Crab and Asparagus Fettuccine
Serves 4 to 5
- 2 tbsp extra virgin olive oil
- 1 shallot, finely diced
- 1 tsp soft thyme leaves
- 2 tsp anchovy essence
- 150ml/¼ pint dry white wine
- 150ml/¼ pint fish stock
- salt and freshly ground black pepper
- 450g/1lb asparagus, trimmed and cut into 2.5cm/1in pieces
- 350g/12oz white crab meat
- 675g1½lb fresh fettuccine
- 55g/2oz unsalted butter
- 1 lemon, juice only
- 2 tbsp chopped parsley
- Heat the olive oil in a heavy-bottomed frying pan.
- Add the shallot and cook gently until soft but not brown.

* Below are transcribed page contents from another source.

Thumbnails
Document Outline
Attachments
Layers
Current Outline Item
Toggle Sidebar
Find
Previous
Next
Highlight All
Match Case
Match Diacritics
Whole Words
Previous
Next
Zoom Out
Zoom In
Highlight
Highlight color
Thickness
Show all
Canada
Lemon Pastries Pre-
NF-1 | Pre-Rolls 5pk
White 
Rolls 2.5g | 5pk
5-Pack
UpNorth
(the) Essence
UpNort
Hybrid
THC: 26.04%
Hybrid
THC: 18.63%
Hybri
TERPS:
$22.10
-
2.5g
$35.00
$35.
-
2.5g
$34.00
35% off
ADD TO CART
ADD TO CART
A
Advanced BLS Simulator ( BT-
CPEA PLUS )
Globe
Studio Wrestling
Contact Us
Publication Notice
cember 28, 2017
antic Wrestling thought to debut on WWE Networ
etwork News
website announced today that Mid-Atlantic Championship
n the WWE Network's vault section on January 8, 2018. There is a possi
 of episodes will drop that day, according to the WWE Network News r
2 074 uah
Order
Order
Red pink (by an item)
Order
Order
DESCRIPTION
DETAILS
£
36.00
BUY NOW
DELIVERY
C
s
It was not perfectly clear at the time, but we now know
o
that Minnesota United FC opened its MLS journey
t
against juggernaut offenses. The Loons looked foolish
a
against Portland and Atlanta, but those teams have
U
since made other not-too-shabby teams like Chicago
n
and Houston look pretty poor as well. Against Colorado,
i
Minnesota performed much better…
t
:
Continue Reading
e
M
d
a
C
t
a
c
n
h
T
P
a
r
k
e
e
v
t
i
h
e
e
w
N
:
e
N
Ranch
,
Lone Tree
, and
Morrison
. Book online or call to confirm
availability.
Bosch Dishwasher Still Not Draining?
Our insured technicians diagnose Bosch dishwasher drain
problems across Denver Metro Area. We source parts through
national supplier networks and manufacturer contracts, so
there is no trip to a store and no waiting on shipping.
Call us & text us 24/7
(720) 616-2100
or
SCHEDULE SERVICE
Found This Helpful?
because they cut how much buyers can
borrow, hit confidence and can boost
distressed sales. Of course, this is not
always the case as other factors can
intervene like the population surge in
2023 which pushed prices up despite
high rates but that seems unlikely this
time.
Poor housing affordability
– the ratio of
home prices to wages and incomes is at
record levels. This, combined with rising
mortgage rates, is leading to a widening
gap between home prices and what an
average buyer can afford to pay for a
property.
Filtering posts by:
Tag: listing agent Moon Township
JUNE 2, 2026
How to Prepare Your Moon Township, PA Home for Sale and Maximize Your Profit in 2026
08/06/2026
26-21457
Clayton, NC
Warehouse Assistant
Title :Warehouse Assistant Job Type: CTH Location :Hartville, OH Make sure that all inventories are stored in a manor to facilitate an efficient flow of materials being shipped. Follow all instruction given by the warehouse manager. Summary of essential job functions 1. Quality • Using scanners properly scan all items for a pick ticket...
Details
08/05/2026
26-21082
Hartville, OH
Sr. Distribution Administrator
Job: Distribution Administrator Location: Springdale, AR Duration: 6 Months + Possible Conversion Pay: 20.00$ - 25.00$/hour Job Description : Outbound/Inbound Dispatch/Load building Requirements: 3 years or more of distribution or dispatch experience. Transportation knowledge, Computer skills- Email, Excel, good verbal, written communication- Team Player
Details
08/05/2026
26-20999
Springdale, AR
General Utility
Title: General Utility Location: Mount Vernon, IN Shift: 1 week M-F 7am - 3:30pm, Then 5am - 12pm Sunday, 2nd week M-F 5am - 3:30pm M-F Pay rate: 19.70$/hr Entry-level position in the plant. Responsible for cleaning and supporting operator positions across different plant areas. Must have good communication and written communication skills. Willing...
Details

- Add the thyme, anchovy essence, wine and fish stock and bring to the boil.
- Cook until the liquid has reduced by half.
- Meanwhile, bring a large pot of salted water to the boil.
- Add the asparagus and cook for six minutes.
- Drain, retaining the water, and add the reduced shallot liquid with the crab.
- Cook the fettuccine in the asparagus water for about 3-4 minutes, depending on the freshness.
- Drain and add to the crab sauce.
- To finish, heat the butter in a frying pan until nutty and golden.
- Add the lemon juice and the parsley and pour over the pasta.
- Toss to combine. Season to taste with plenty of black pepper.